Mas agora se coloca a questão da primazia da ação. Uma profunda intencionalidade é bastante a si mesma? Ela pode bastar ou não. Mas, qualquer que seja a resposta que dermos – e logo mais diremos alguma coisa a respeito – qualquer que seja a realidade da coisa, não deixa de ser verdadeiro que todos temos uma necessidade de retorno à fonte. Não podemos simplesmente, por termos feito um ato de fé ou uma experiência de Deus uma vez na vida, viver o resto de nossos dias numa ação separada de Deus, sem retornar a ele incessantemente e sem renovar nossa consciência, nossa sede, nossa fé e nosso amor a Deus. Para que possamos falar de prece, é necessário que ela constitua uma consciência ativa, sem a qual podemos cair numa dimensão social sem Deus em nome do próprio Deus, em ações que são neutras em si, porque dividir o pão é um ato em si neutro, que não implica uma caridade sobrenatural nem uma relação com Deus, e todas as obras sociais que podemos realizar se encontram no mesmo plano: elas contêm a Deus, não pelo fato de que sejam realizadas, mas pelo fato de que nós estamos em Deus, ou fora de Deus: que Deus obtenha de nós uma espécie de cidadania em nossa ação, ou que ele seja simplesmente supérfluo, sempre terá partido dele o impulso que a originou.

Obstáculos à prece

Para terminar, gostaria de citar algumas coisas que, acredito, impedem de rezar. Não se trata do trabalho, nem do tumulto, nem da tentação: trata-se da superficialidade de nossas vidas. Só é possível orar com profundidade, quando estamos abertos a este elemento de profundidade. Se nossa vida transcorre à flor da pele, à flor da terra, não será possível que nela caiba a oração. Não existe prece na facilidade: quando a vida está muito fácil e não apresenta nenhum problema, não há nada a que nos possamos agarrar. A prece tenta se prender às asperezas da vida, mas elas não existem; não há sobre quê formular uma prece de petição; não há ninguém para interceder; não há sequer o que agradecer a Deus, e não resta nenhum ponto de contato com ele.
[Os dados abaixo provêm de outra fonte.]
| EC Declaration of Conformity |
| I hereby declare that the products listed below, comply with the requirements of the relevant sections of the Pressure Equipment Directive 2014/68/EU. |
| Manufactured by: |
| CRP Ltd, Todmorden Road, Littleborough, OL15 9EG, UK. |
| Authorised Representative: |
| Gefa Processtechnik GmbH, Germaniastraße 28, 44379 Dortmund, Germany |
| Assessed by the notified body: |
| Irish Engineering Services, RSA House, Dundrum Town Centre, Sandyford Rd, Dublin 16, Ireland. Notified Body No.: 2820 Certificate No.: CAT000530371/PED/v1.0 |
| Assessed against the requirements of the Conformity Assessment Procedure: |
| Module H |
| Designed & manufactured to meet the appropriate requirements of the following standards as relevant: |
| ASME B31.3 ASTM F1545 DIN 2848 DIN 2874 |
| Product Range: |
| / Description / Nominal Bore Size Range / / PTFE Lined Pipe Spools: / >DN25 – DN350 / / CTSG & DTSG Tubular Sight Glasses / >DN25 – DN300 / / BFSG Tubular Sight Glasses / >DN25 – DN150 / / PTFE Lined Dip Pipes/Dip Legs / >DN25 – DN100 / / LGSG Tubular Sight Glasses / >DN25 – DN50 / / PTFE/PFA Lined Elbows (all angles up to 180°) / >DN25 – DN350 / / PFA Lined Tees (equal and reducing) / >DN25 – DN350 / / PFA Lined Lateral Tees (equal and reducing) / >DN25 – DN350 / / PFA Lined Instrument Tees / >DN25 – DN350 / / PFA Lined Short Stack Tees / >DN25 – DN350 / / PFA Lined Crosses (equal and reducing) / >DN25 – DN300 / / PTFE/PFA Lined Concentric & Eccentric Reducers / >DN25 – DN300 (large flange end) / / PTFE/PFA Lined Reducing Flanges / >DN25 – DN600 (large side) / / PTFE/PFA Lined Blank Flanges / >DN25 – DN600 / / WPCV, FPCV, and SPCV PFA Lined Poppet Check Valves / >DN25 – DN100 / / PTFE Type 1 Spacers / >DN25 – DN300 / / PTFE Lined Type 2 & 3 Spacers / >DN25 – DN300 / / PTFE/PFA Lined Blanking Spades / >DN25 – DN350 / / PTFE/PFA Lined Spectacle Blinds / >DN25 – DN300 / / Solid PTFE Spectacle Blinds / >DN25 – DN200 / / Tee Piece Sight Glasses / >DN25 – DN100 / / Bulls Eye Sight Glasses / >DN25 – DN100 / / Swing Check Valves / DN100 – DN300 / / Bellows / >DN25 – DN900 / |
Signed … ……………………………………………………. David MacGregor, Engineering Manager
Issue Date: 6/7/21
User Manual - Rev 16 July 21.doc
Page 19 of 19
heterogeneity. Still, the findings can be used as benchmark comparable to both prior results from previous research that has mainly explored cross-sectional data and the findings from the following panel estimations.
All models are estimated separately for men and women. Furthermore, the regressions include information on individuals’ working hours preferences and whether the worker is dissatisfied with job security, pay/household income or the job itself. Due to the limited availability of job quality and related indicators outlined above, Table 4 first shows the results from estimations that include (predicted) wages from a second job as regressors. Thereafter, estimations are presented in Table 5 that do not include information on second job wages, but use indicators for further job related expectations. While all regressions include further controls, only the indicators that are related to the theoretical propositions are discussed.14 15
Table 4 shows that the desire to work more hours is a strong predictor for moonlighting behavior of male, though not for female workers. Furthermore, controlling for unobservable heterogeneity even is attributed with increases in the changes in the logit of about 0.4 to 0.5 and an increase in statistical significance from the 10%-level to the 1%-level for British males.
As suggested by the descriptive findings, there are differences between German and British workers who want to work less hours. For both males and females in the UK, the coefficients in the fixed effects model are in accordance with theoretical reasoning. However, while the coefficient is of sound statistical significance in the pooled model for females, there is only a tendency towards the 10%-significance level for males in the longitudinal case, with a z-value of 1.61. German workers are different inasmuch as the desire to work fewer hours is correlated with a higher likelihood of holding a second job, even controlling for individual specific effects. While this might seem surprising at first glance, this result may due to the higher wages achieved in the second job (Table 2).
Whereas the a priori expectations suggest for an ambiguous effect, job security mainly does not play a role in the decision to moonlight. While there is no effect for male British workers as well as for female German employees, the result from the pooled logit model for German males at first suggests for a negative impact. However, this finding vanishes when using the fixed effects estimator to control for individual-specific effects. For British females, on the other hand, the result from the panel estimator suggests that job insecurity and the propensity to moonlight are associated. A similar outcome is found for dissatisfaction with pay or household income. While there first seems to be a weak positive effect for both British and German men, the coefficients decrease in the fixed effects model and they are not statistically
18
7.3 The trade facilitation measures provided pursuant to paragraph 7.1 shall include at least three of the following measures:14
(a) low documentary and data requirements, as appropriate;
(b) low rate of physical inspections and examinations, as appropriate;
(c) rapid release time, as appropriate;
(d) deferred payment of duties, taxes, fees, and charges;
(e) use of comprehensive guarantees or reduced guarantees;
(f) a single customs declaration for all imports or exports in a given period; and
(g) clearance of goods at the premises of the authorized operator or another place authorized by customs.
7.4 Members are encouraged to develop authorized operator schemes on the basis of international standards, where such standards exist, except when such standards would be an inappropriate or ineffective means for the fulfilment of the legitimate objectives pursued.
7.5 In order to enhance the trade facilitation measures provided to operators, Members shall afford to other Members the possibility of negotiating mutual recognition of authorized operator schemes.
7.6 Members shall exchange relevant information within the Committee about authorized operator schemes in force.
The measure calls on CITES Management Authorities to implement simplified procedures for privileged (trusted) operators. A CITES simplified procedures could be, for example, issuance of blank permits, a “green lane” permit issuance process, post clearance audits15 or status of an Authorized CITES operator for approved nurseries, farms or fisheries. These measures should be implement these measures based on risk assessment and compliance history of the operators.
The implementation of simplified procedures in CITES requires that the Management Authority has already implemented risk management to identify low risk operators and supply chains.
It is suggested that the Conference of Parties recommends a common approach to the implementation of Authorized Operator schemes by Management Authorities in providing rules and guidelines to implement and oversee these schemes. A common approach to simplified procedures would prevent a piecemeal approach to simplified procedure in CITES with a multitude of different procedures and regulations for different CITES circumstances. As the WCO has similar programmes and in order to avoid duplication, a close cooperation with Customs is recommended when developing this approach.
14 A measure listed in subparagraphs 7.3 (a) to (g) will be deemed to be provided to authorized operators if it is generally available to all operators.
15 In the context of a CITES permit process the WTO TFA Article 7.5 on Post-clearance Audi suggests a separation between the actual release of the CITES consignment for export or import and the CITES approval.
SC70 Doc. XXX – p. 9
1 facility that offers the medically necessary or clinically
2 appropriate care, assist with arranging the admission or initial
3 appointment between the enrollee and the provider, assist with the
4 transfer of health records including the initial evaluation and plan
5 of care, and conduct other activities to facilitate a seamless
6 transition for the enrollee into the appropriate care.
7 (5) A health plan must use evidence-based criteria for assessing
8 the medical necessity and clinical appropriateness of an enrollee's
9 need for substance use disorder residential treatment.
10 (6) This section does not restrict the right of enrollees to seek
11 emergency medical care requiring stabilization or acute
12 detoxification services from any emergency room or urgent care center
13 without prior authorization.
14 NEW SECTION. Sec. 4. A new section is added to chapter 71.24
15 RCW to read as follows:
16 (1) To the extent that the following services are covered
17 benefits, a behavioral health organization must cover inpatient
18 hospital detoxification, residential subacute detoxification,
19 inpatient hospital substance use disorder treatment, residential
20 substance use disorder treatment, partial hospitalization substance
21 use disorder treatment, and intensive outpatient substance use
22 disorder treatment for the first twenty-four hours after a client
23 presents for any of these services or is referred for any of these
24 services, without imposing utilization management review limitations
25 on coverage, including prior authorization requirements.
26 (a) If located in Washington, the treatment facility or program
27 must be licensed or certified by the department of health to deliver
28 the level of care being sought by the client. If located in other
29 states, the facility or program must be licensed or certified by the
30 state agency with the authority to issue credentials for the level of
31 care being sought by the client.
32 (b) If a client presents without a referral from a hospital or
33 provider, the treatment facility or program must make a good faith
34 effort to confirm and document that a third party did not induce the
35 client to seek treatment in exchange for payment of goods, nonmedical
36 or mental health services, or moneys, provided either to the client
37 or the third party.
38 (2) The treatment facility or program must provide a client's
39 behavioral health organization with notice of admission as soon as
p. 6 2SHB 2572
Existe ainda o fato de que atualmente a maioria das pessoas, incluindo-se aí os cristãos, vive num mundo que se parece a um mundo de coisas. Mesmo nosso próximo pode ser uma coisa, até que encontremos nele a profundidade de um destino e o significado real de sua presença. Se vivemos num mundo de coisas, iremos buscar a Deus nas coisas... e não o encontraremos lá. Deus não está situado no meio dos objetos que nos cercam; tampouco está situado em nosso próximo do modo como seu pensamento e suas ideias coincidem com sua presença no espaço: ele está situado numa profundidade que é metafísica e espiritual. É isto que eu chamo de ausência de uma dimensão trágica, do sentido do destino.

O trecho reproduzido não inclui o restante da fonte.